“A subject to which intellectuals never give a thought,” wrote Isabelle Eberhardt in a notebook, “is the right to be a vagrant, the freedom to wander. Yet vagrancy is deliverance, and life on the open road is the essence of freedom.” The Paris Review‘s excellent column, “Feminize Your Canon,” returns with Eberhardt, a cross-dressing Swiss explorer and author who published under a male pseudonym as a teenager. Learn about her uncompromising life filled with intrigue, adventure, and passion.

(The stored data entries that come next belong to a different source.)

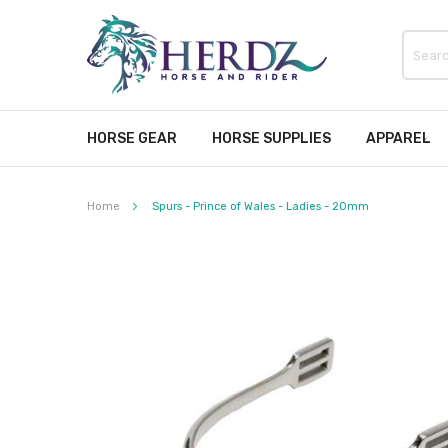
HORSE GEAR
HORSE SUPPLIES
APPAREL
Home
Spurs - Prince of Wales - Ladies - 20mm
Skip
to
the
end
of
the
images
gallery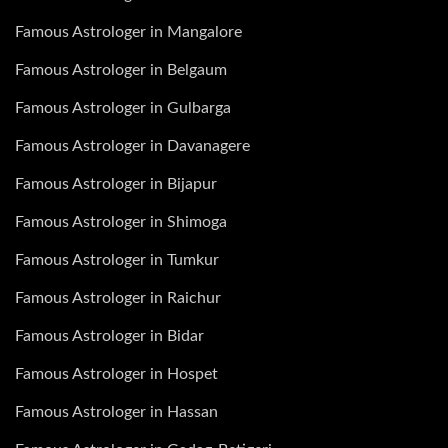
Famous Astrologer in Mangalore
Famous Astrologer in Belgaum
Famous Astrologer in Gulbarga
Famous Astrologer in Davanagere
Famous Astrologer in Bijapur
Famous Astrologer in Shimoga
Famous Astrologer in Tumkur
Famous Astrologer in Raichur
Famous Astrologer in Bidar
Famous Astrologer in Hospet
Famous Astrologer in Hassan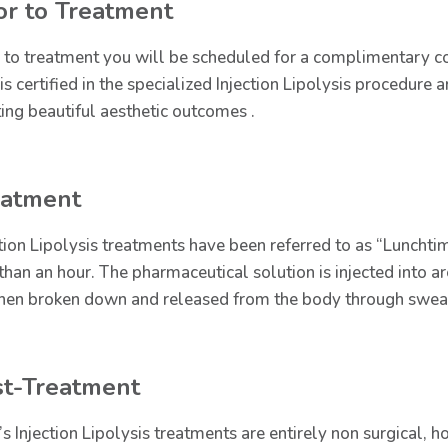
or to Treatment
r to treatment you will be scheduled for a complimentary co
is certified in the specialized Injection Lipolysis procedure
ting beautiful aesthetic outcomes .
eatment
ction Lipolysis treatments have been referred to as “Lunchtim
 than an hour. The pharmaceutical solution is injected into 
then broken down and released from the body through sweat, 
st-Treatment
’s Injection Lipolysis treatments are entirely non surgical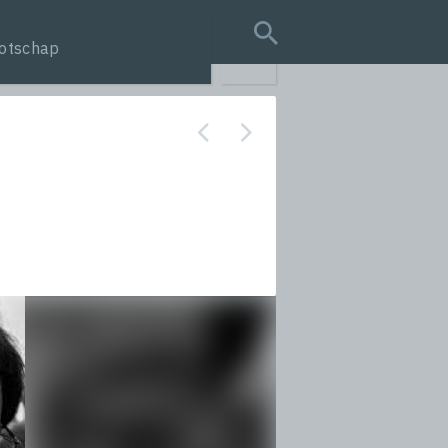
otschap
search query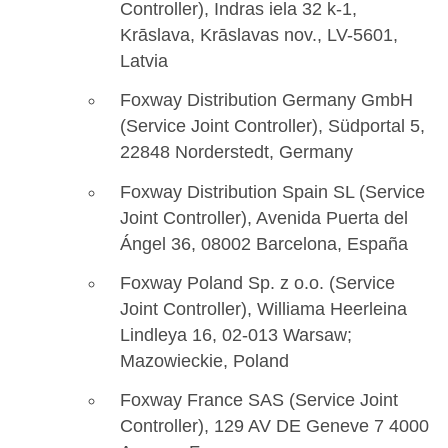
Controller), Indras iela 32 k-1,
Krāslava, Krāslavas nov., LV-5601,
Latvia
Foxway Distribution Germany GmbH
(Service Joint Controller), Südportal 5,
22848 Norderstedt, Germany
Foxway Distribution Spain SL (Service
Joint Controller), Avenida Puerta del
Ángel 36, 08002 Barcelona, España
Foxway Poland Sp. z o.o. (Service
Joint Controller), Williama Heerleina
Lindleya 16, 02-013 Warsaw;
Mazowieckie, Poland
Foxway France SAS (Service Joint
Controller), 129 AV DE Geneve 7 4000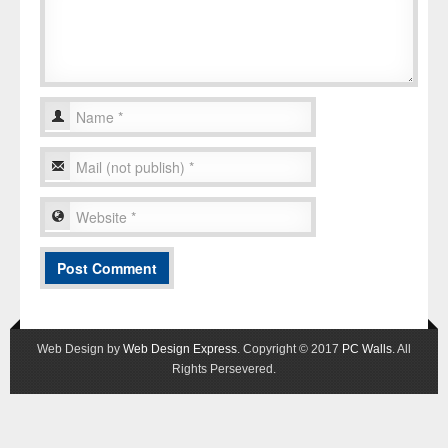
Web Design by
Web Design Express
. Copyright © 2017
PC Walls
. All
Rights Persevered.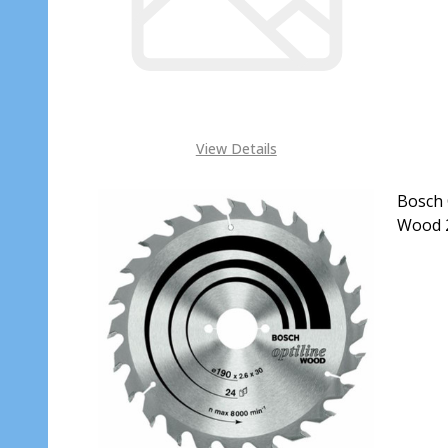
View Details
Bosch 
Wood 2
DECR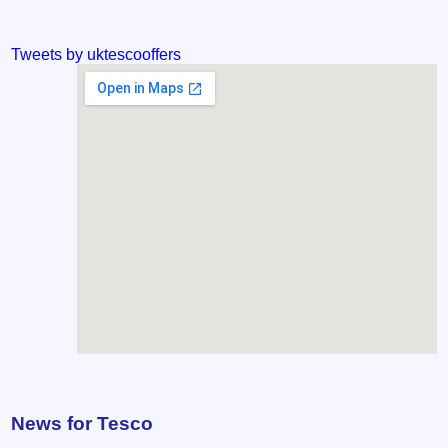
Tweets by uktescooffers
News for Tesco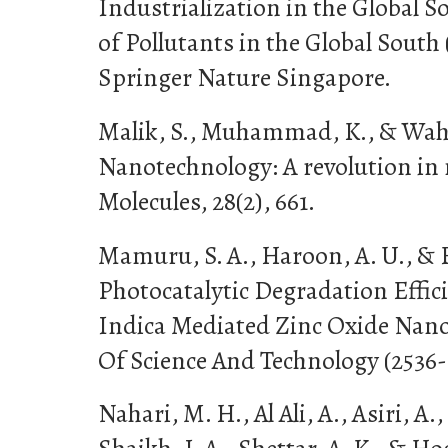
Industrialization in the Global 
of Pollutants in the Global South 
Springer Nature Singapore.
Malik, S., Muhammad, K., & Wahee
Nanotechnology: A revolution in
Molecules, 28(2), 661.
Mamuru, S. A., Haroon, A. U., & B
Photocatalytic Degradation Effic
Indica Mediated Zinc Oxide Nano
Of Science And Technology (2536-6
Nahari, M. H., Al Ali, A., Asiri, A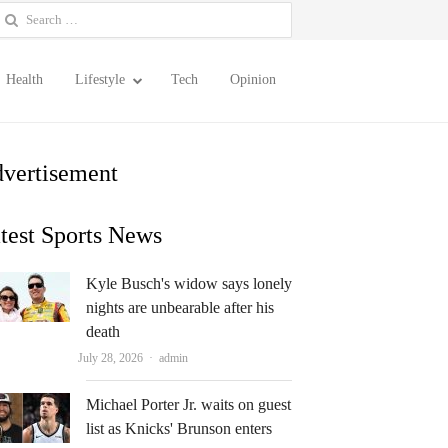
earch
or:
Health
Lifestyle
Tech
Opinion
vertisement
test Sports News
Kyle Busch's widow says lonely
nights are unbearable after his
death
Author
July 28, 2026
admin
Michael Porter Jr. waits on guest
list as Knicks' Brunson enters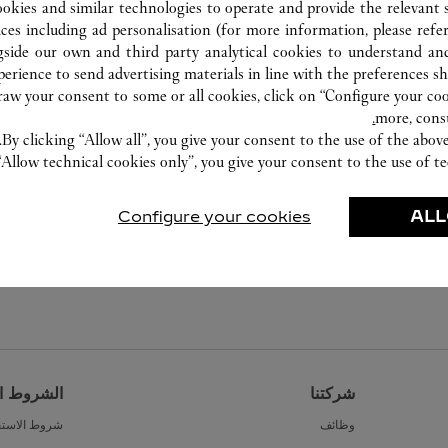
ookies and similar technologies to operate and provide the relevant s
ices including ad personalisation (for more information, please refe
gside our own and third party analytical cookies to understand an
erience to send advertising materials in line with the preferences s
w your consent to some or all cookies, click on “Configure your cook
more, cons
By clicking “Allow all”, you give your consent to the use of the abo
“Allow technical cookies only”, you give your consent to the use of te
Configure your cookies
ALL
القانونية
شركتنا
ط الاستخدام
وظائف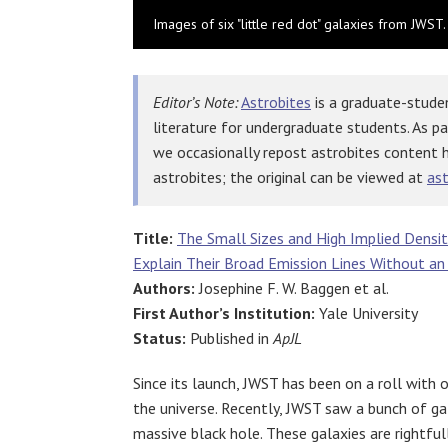
Images of six "little red dot" galaxies from JWST. 
Editor’s Note:
Astrobites
is a graduate-studen
literature for undergraduate students. As p
we occasionally repost astrobites content 
astrobites; the original can be viewed at
ast
Title:
The Small Sizes and High Implied Densit
Explain Their Broad Emission Lines Without an
Authors:
Josephine F. W. Baggen
et al.
First Author’s Institution:
Yale University
Status:
Published in
ApJL
Since its launch, JWST has been on a roll with
the universe. Recently, JWST saw a bunch of gal
massive black hole. These galaxies are rightfull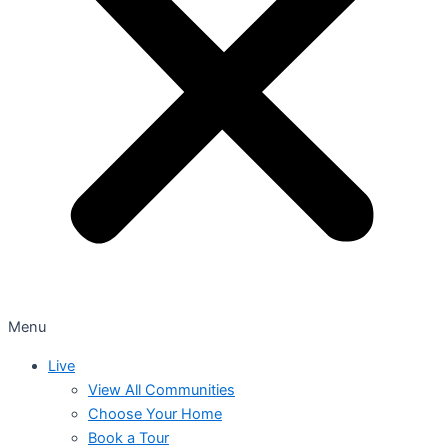
Menu
Live
View All Communities
Choose Your Home
Book a Tour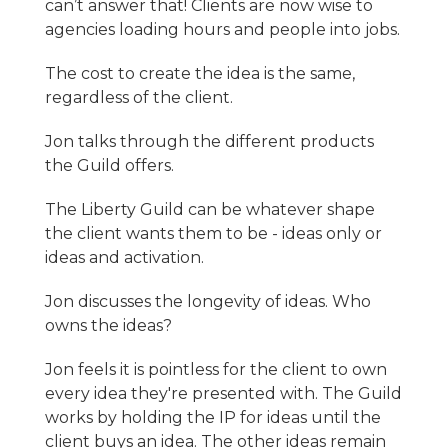
can’t answer that! Clients are now wise to
agencies loading hours and people into jobs.
The cost to create the idea is the same,
regardless of the client.
Jon talks through the different products
the Guild offers.
The Liberty Guild can be whatever shape
the client wants them to be - ideas only or
ideas and activation.
Jon discusses the longevity of ideas. Who
owns the ideas?
Jon feels it is pointless for the client to own
every idea they're presented with. The Guild
works by holding the IP for ideas until the
client buys an idea. The other ideas remain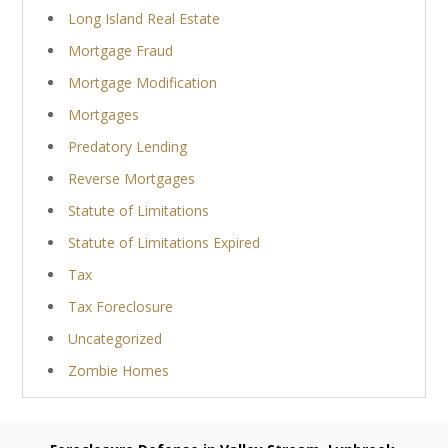
Long Island Real Estate
Mortgage Fraud
Mortgage Modification
Mortgages
Predatory Lending
Reverse Mortgages
Statute of Limitations
Statute of Limitations Expired
Tax
Tax Foreclosure
Uncategorized
Zombie Homes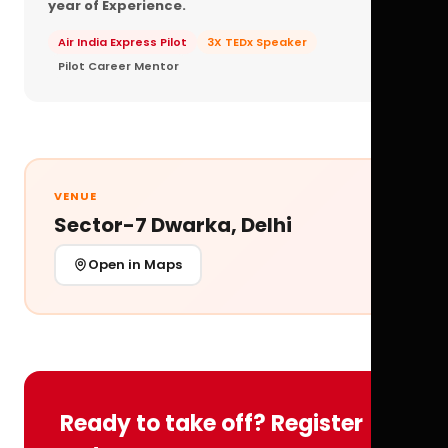
year of Experience.
Air India Express Pilot
3X TEDx Speaker
Pilot Career Mentor
VENUE
Sector-7 Dwarka, Delhi
Open in Maps
Ready to take off? Register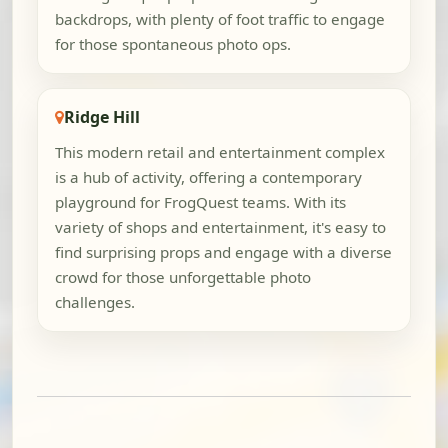
backdrops, with plenty of foot traffic to engage
for those spontaneous photo ops.
Ridge Hill
This modern retail and entertainment complex
is a hub of activity, offering a contemporary
playground for FrogQuest teams. With its
variety of shops and entertainment, it's easy to
find surprising props and engage with a diverse
crowd for those unforgettable photo
challenges.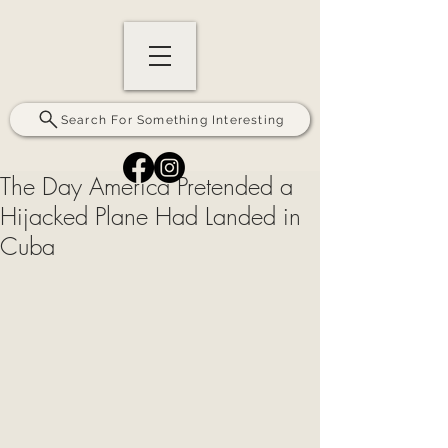
Search For Something Interesting
The Day America Pretended a
Hijacked Plane Had Landed in
Cuba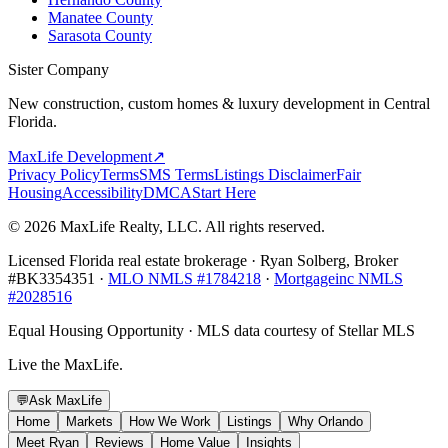
Manatee County
Sarasota County
Sister Company
New construction, custom homes & luxury development in Central
Florida.
MaxLife Development
↗
Privacy Policy
Terms
SMS Terms
Listings Disclaimer
Fair
Housing
Accessibility
DMCA
Start Here
© 2026 MaxLife Realty, LLC. All rights reserved.
Licensed Florida real estate brokerage · Ryan Solberg, Broker
#BK3354351 ·
MLO NMLS #1784218
·
Mortgageinc NMLS
#2028516
Equal Housing Opportunity · MLS data courtesy of Stellar MLS
Live the MaxLife.
💬
Ask MaxLife
Home
Markets
How We Work
Listings
Why Orlando
Meet Ryan
Reviews
Home Value
Insights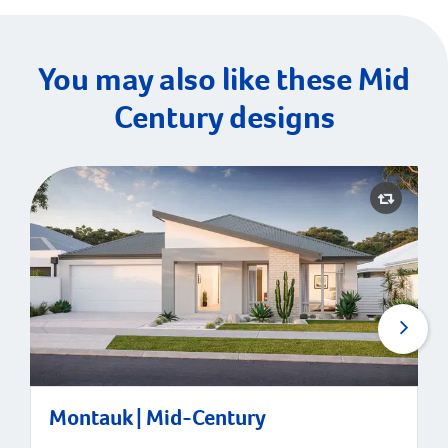
You may also like these Mid
Century designs
Montauk | Mid-Century
Montauk | Mid-Century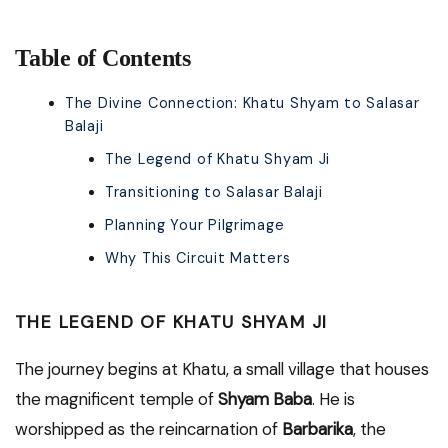
Table of Contents
The Divine Connection: Khatu Shyam to Salasar
Balaji
The Legend of Khatu Shyam Ji
Transitioning to Salasar Balaji
Planning Your Pilgrimage
Why This Circuit Matters
THE LEGEND OF KHATU SHYAM JI
The journey begins at Khatu, a small village that houses
the magnificent temple of
Shyam Baba
. He is
worshipped as the reincarnation of
Barbarika
, the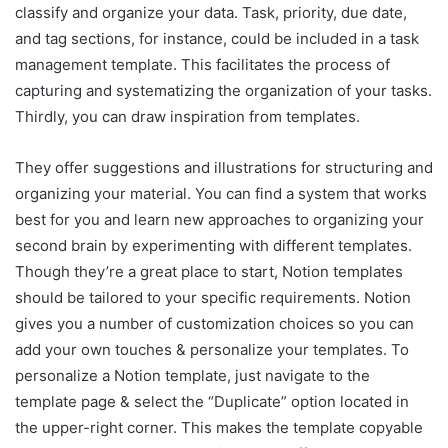
classify and organize your data. Task, priority, due date,
and tag sections, for instance, could be included in a task
management template. This facilitates the process of
capturing and systematizing the organization of your tasks.
Thirdly, you can draw inspiration from templates.
They offer suggestions and illustrations for structuring and
organizing your material. You can find a system that works
best for you and learn new approaches to organizing your
second brain by experimenting with different templates.
Though they’re a great place to start, Notion templates
should be tailored to your specific requirements. Notion
gives you a number of customization choices so you can
add your own touches & personalize your templates. To
personalize a Notion template, just navigate to the
template page & select the “Duplicate” option located in
the upper-right corner. This makes the template copyable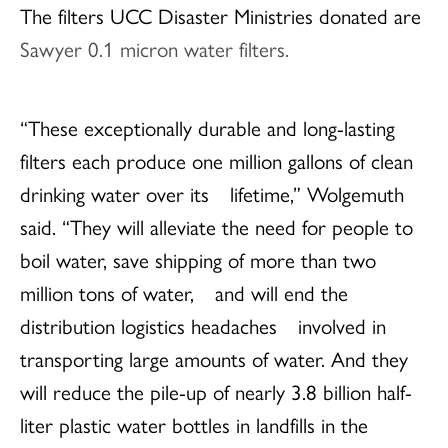
The filters UCC Disaster Ministries donated are
Sawyer 0.1 micron water filters.
“These exceptionally durable and long-lasting
filters each produce one million gallons of clean
drinking water over its lifetime,” Wolgemuth
said. “They will alleviate the need for people to
boil water, save shipping of more than two
million tons of water, and will end the
distribution logistics headaches involved in
transporting large amounts of water. And they
will reduce the pile-up of nearly 3.8 billion half-
liter plastic water bottles in landfills in the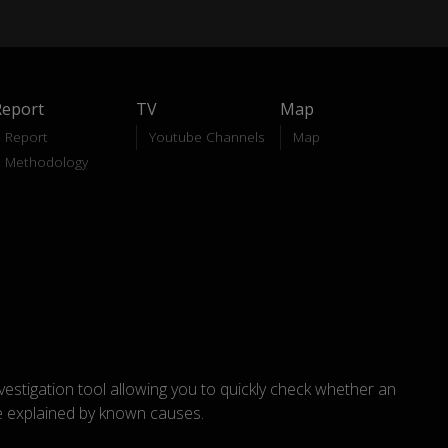
Report
TV
Map
Report
Youtube Channels
Map
Methodology
nvestigation tool allowing you to quickly check whether an
explained by known causes.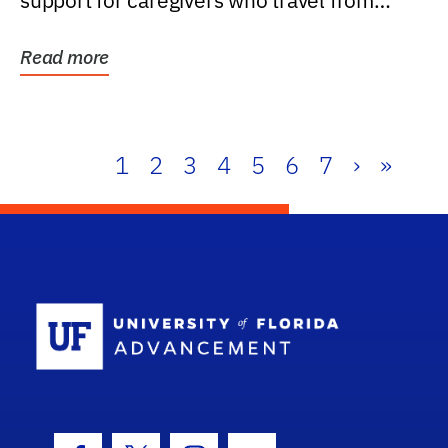
support for caregivers who travel from
further than one...
Read more
1
2
3
4
5
6
7
›
»
School Log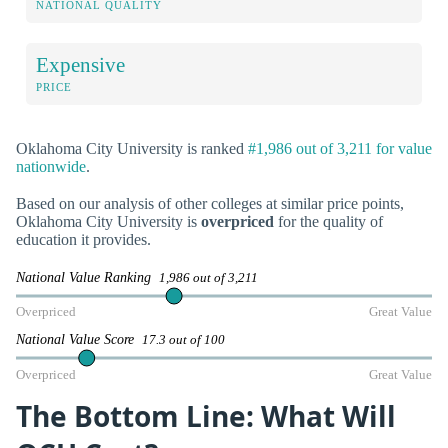
NATIONAL QUALITY
Expensive
PRICE
Oklahoma City University is ranked
#1,986 out of 3,211 for value
nationwide
.
Based on our analysis of other colleges at similar price points,
Oklahoma City University is
overpriced
for the quality of
education it provides.
National Value Ranking
1,986 out of 3,211
Overpriced
Great Value
National Value Score
17.3 out of 100
Overpriced
Great Value
The Bottom Line: What Will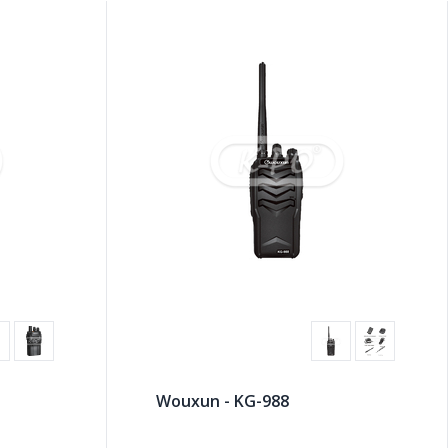
Wouxun - KG-988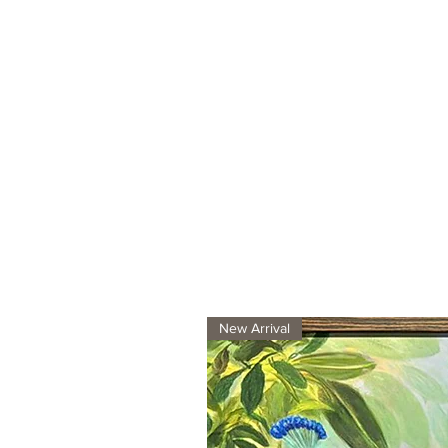
New Arrival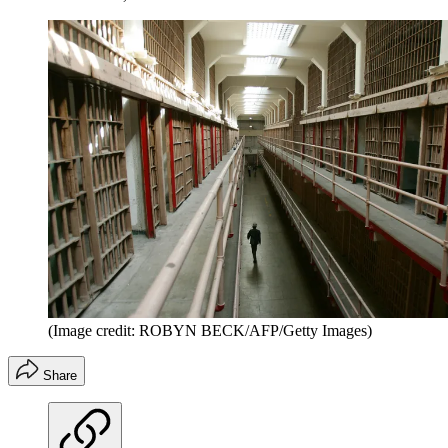
(Image credit: ROBYN BECK/AFP/Getty Images)
Share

Isabelle Eberhardt, Dependent on Chance
Literature for the Phone
“In 2007, five out of the 10 best selling novels in Japan were originally mobile phone novels,” reports Olivia Solon. (In 2008, we published a translated excerpt of one.) Now Movellas has emerged as a new platform for Keitai Shousetu, or literature designed for mobile devices.
The Essay Crown
Could James Baldwin be America’s greatest essayist? Ta-Nehisi Coates believes so — at The Atlantic, he argues that The Fire Next Time shows Baldwin committing “amazing acts of intellectual and emotional courage.” (Related: Buzz Poole paid tribute to Baldwin back in 2008.)
Paul Murray on Epic Fail
“‘There’s no success like failure,’ Bob Dylan once sang – but he couldn’t have envisaged the international notoriety that bad art would achieve in the digital age. Mark O’Connell’s Epic Fail gleefully hops genres and centuries in a quest to understand our obsession with lameness. Clever, profound, bitingly funny, it’s a brilliant analysis from one of the smartest new critics around.” — Paul Murray, author of Skippy Dies
The Great Terry Castle
“Much of what passes for advanced literary scholarship these days is dreadful twaddle — incoherent, emotionally empty, deeply illiterate,” says Terry Castle in a recent interview with Salon about her new book of essays, The Professor. You can also catch Castle in the most recent issue of The New York Times Magazine.
Recommended Reading: Jesmyn Ward
Recommended Reading: An excerpt from Jesmyn Ward’s new memoir, Men We Reaped. “This is the summer of the year 2000. This is the last summer that I will spend with my brother. This is the heart. This is. Every day, this is.” Pair with: The New York Times profile of Ward.
Science Fictions and Realities.
What 2012 looks like, viewed from the perspective of science fiction. Where we are going, viewed from the perspective of science fiction. Where we have been, viewed from the perspective of science reality: Mars.